Dans le quotidien d'un attaché de presse dans l'édition, il existe un moment de grâce : celui où Dorothée Fries, assistante de la rédaction de « La grande librairie », appelle pour confirmer l'invitation d'un auteur. « Quand je vois son nom s'afficher sur mon téléphone, je sais que notre discussion sera suivie d'une petite danse de la joie », s'exclame Arnaud Labory, directeur de l'agence de communication La Bande. « On vient d'apprendre qu'Oxmo Puccino ferait partie de l'émission du 19 mai pour son premier roman. Cela reste un Graal, avec un effet immédiat sur les ventes », confirme Charlotte Rousseau, chef du service de presse de Lattès, qui lance dès lors la machine : « On prévient nos commerciaux et les libraires pour que le livre soit bien en place. » Si la petite équipe de fidèles qui entoure François Busnel effectue parfois un tri, c'est bien le producteur et animateur du programme qui compose son plateau, après avoir reçu chaque ouvrage « systématiquement dédicacé par l'auteur », indique Charlotte Rousseau, et aimé son contenu.

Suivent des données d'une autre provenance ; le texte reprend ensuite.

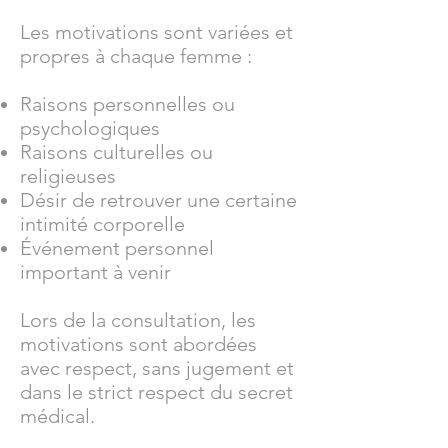
Les motivations sont variées et
propres à chaque femme :
Raisons personnelles ou
psychologiques
Raisons culturelles ou
religieuses
Désir de retrouver une certaine
intimité corporelle
Événement personnel
important à venir
Lors de la consultation, les
motivations sont abordées
avec respect, sans jugement et
dans le strict respect du secret
médical.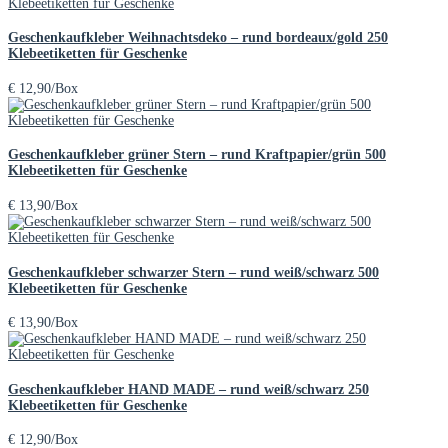
Geschenkaufkleber Weihnachtsdeko – rund bordeaux/gold 250
Klebeetiketten für Geschenke
€
12,90
/Box
Geschenkaufkleber grüner Stern – rund Kraftpapier/grün 500
Klebeetiketten für Geschenke
€
13,90
/Box
Geschenkaufkleber schwarzer Stern – rund weiß/schwarz 500
Klebeetiketten für Geschenke
€
13,90
/Box
Geschenkaufkleber HAND MADE – rund weiß/schwarz 250
Klebeetiketten für Geschenke
€
12,90
/Box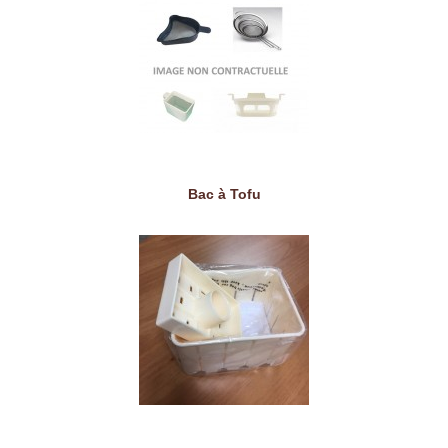
Bac à Tofu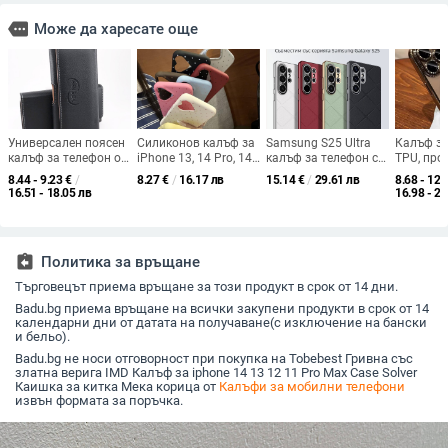
more
Може да харесате още
Универсален поясен
Силиконов калъф за
Samsung S25 Ultra
Калъф за
калъф за телефон от
iPhone 13, 14 Pro, 14
калъф за телефон с
TPU, про
изкуствена кожа
Pro Max, 15 Pro и 16
ромбовидна
електро
8.44 - 9.23
€
/
8.27
€
/
16.17 лв
15.14
€
/
29.61 лв
8.68 - 12.
Plus със сърцевидна
шевовка изкуствена
покритие
16.51 - 18.05 лв
16.98 - 23
камера.
кожа и
задържа
електроплакирано
за филм 
покритие, пълен
камерата
обхват защита
съвмести
assignment_return
Политика за връщане
множеств
модели;
Търговецът приема връщане за този продукт в срок от 14 дни.
удароуст
Badu.bg приема връщане на всички закупени продукти в срок от 14
календарни дни от датата на получаване(с изключение на бански
и бельо).
Badu.bg не носи отговорност при покупка на Tobebest Гривна със
златна верига IMD Калъф за iphone 14 13 12 11 Pro Max Case Solver
Каишка за китка Мека корица от
Калъфи за мобилни телефони
извън формата за поръчка.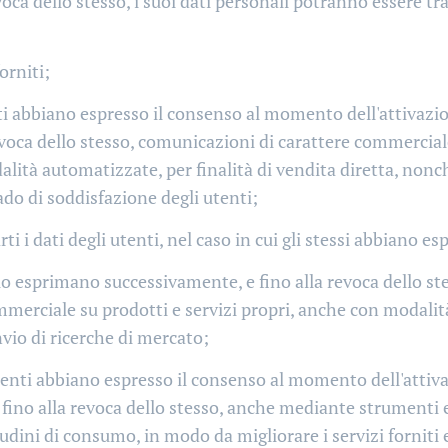
oca dello stesso, i suoi dati personali potranno essere trat
orniti;
enti abbiano espresso il consenso al momento dell'attivazi
voca dello stesso, comunicazioni di carattere commerciale 
lità automatizzate, per finalità di vendita diretta, nonché
ado di soddisfazione degli utenti;
ti i dati degli utenti, nel caso in cui gli stessi abbiano 
 lo esprimano successivamente, e fino alla revoca dello stes
merciale su prodotti e servizi propri, anche con modalità
nvio di ricerche di mercato;
 utenti abbiano espresso il consenso al momento dell'attiva
no alla revoca dello stesso, anche mediante strumenti elet
dini di consumo, in modo da migliorare i servizi forniti 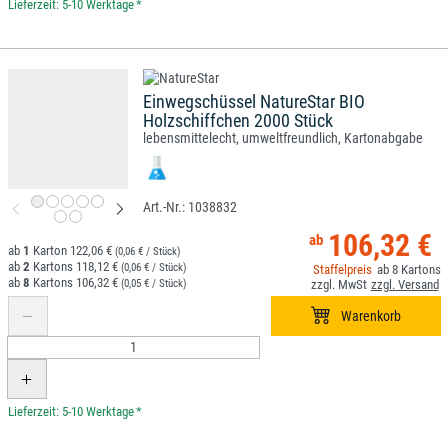
*
Einwegschüssel NatureStar BIO
Holzschiffchen 2000 Stück
lebensmittelecht, umweltfreundlich, Kartonabgabe
1038832
106,32 €
1
122,06 €
(0,06 € / Stück)
2
118,12 €
(0,06 € / Stück)
8
8
106,32 €
(0,05 € / Stück)
*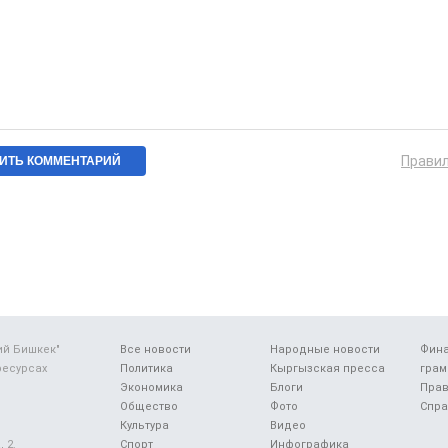
Прави
ий Бишкек"
Все новости
Народные новости
Фин
ресурсах
Политика
Кыргызская пресса
грам
Экономика
Блоги
Прав
Общество
Фото
Спра
Культура
Видео
 2.
Спорт
Инфографика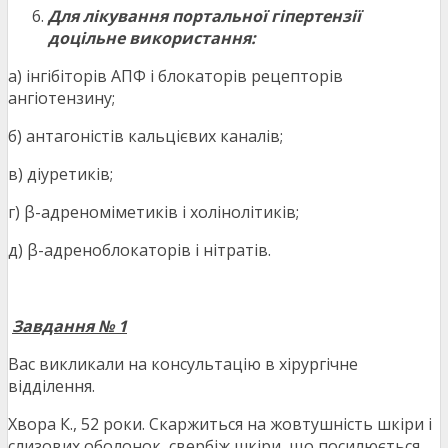
Для лікування портальної гіпертензії
доцільне використання:
а) інгібіторів АПФ і блокаторів рецепторів
ангіотензину;
б) антагоністів кальцієвих каналів;
в) діуретиків;
г) β-адреноміметиків і холінолітиків;
д) β-адреноблокаторів і нітратів.
Завдання № 1
Вас викликали на консультацію в хірургічне
відділення.
Хвора К., 52 роки. Скаржиться на жовтушність шкіри і
слизових оболонок, свербіж шкіри, що посилюється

Olivia de Lamberterie, qui reçoit une cinquantaine de livres par jour, choisit elle aussi personnellement les livres qu'elle chroniquera dans « Télématin », ou dans Elle. Elle reste attentive aux recommandations des éditeurs et attachés de presse, qui connaissent ses goûts, « mais si on m'assure que tel livre est un chef-d'œuvre, et que ça n'en est pas un, je serai beaucoup moins à l'écoute la fois d'après », pointe-t-elle.

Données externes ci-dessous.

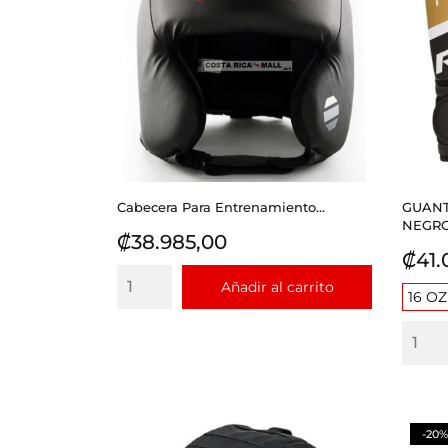
Cabecera Para Entrenamiento...
GUANT
NEGR
Precio
₡38.985,00
Prec
₡41.
Añadir al carrito
16 OZ
-20%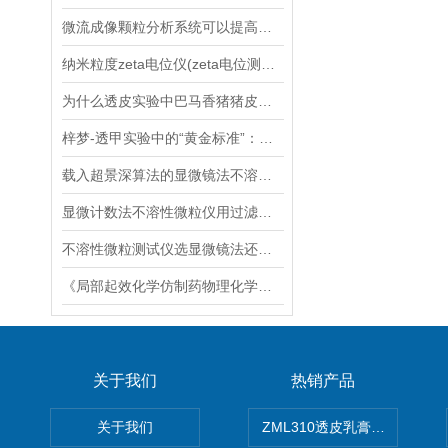
微流成像颗粒分析系统可以提高颗粒分析的效率和准确性
纳米粒度zeta电位仪(zeta电位测试仪)
为什么透皮实验中巴马香猪猪皮更受欢迎？
梓梦-透甲实验中的“黄金标准”：牛蹄甲与羊蹄甲，为何备受青睐？
载入超景深算法的显微镜法不溶性微粒仪
显微计数法不溶性微粒仪用过滤膜25mm直径
不溶性微粒测试仪选显微镜法还是光阻法，有答案了
《局部起效化学仿制药物理化学及结构特性研究技术指导原则》（征求意见稿）
关于我们
热销产品
关于我们
ZML310透皮乳膏粒度晶型分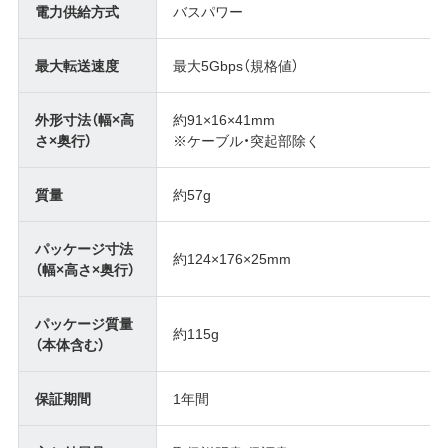
電力供給方式
バスパワー
最大転送速度
最大5Gbps（規格値）
外形寸法（幅×高
約91×16×41mm
さ×奥行）
※ケーブル・突起部除く
質量
約57g
パッケージ寸法
約124×176×25mm
（幅×高さ×奥行）
パッケージ質量
約115g
（本体含む）
保証期間
1年間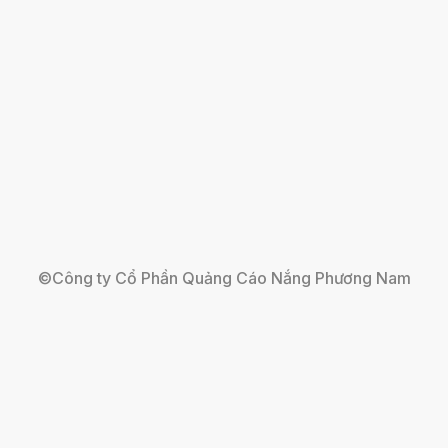
©Công ty Cổ Phần Quảng Cáo Nắng Phương Nam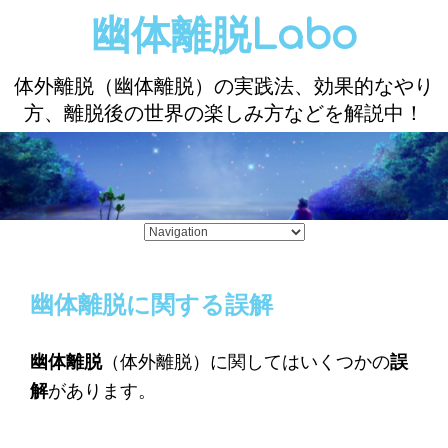
幽体離脱Labo
体外離脱（幽体離脱）の実践法、効果的なやり
方、離脱後の世界の楽しみ方などを解説中！
幽体離脱に関する誤解
幽体離脱
（体外離脱）に関してはいくつかの
誤
解
があります。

Du côté des talk-shows de la fin de journée, en revanche, ce sont les journalistes programmateurs, avec leur vision panoramique de l'actualité, qui ont les cartes en main. « C à vous », « Quotidien », « C ce soir », la nouvelle émission de Karim Rissouli sur France 5, « 28 minutes », présenté par Élisabeth Quin sur Arte... Les échanges sont constants, et fructueux. « Avec Vincent Lesclauze, programmateur chez Quotidien, on s'écrit deux fois par semaine. Il faut les tenir au courant de nos nouveautés mais sans harceler. Et surtout, il faut être honnête, sur le contenu du livre, et sur le profil de l'auteur, s'il sera à l'aise en plateau... », raconte Arnaud Labory.
L'ère du sur-mesure
Pour lancer début janvier la promotion de La familia grande, de Camille Kouchner, Caroline Gutmann a opté pour Le Monde, L'Obs, Elle et l'incontournable plateau de « La Grande librairie ». « Un mois plus tard, elle s'est rendue chez Quotidien », ajoute la directrice de la communication du Seuil, donnant ainsi un échantillon des médias les plus convoités par les maisons d'édition.

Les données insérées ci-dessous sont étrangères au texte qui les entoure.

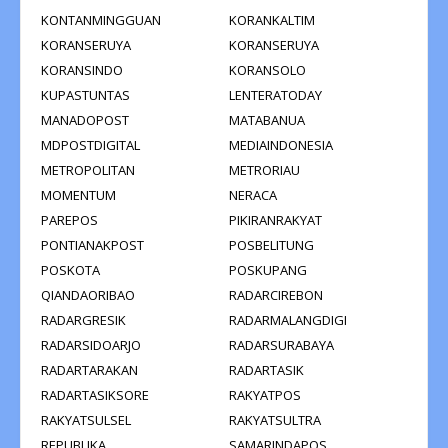
KONTANMINGGUAN
KORANKALTIM
KORANSERUYA
KORANSERUYA
KORANSINDO
KORANSOLO
KUPASTUNTAS
LENTERATODAY
MANADOPOST
MATABANUA
MDPOSTDIGITAL
MEDIAINDONESIA
METROPOLITAN
METRORIAU
MOMENTUM
NERACA
PAREPOS
PIKIRANRAKYAT
PONTIANAKPOST
POSBELITUNG
POSKOTA
POSKUPANG
QIANDAORIBAO
RADARCIREBON
RADARGRESIK
RADARMALANGDIGI
RADARSIDOARJO
RADARSURABAYA
RADARTARAKAN
RADARTASIK
RADARTASIKSORE
RAKYATPOS
RAKYATSULSEL
RAKYATSULTRA
REPUBLIKA
SAMARINDAPOS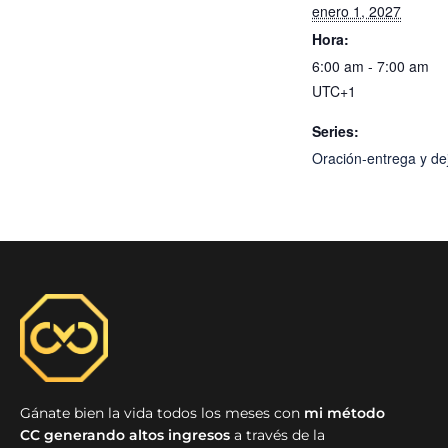
enero 1, 2027
Hora:
6:00 am - 7:00 am
UTC+1
Series:
Oración-entrega y dej
Gánate bien la vida todos los meses con
mi método
CC generando altos ingresos
a través de la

De l'aveu général cependant, il n'existe pas de petite victoire, tant les espaces dédiés au livre se sont réduits, en particulier dans la presse écrite. « Et puis nous sommes passés dans l'ère du sur-mesure : il nous faut des articles, des radios, des télévisions, des formats web... La promo évolue au fil du temps », relève Caroline Gutmann, qui explique travailler très régulièrement avec Brut ou Konbini.
Clémence Seibel, attachée de presse indépendante et qui défend des ouvrages de littérature grand public et pratiques, aime miser sur la presse régionale, « plus ouverte aux propositions que la presse nationale », et sur les sites internet des quotidiens et hebdomadaires, parce que les articles circulent plus vite. ParisMatch.com et 20Minutes.fr ont ainsi été parmi les premiers à parler du livre Jouissance Club, de Jüne Plã (Marabout, janvier 2020), dont elle gérait la promotion et qui dépasse les 200 000 ventes. Mais avant de toucher le public, le plus dur reste souvent de faire lire les journalistes. Et pour cela, « rien de mieux qu'un papier dans Le Parisien, ou une dépêche AFP, lus par toute la presse », pour changer le destin d'un livre.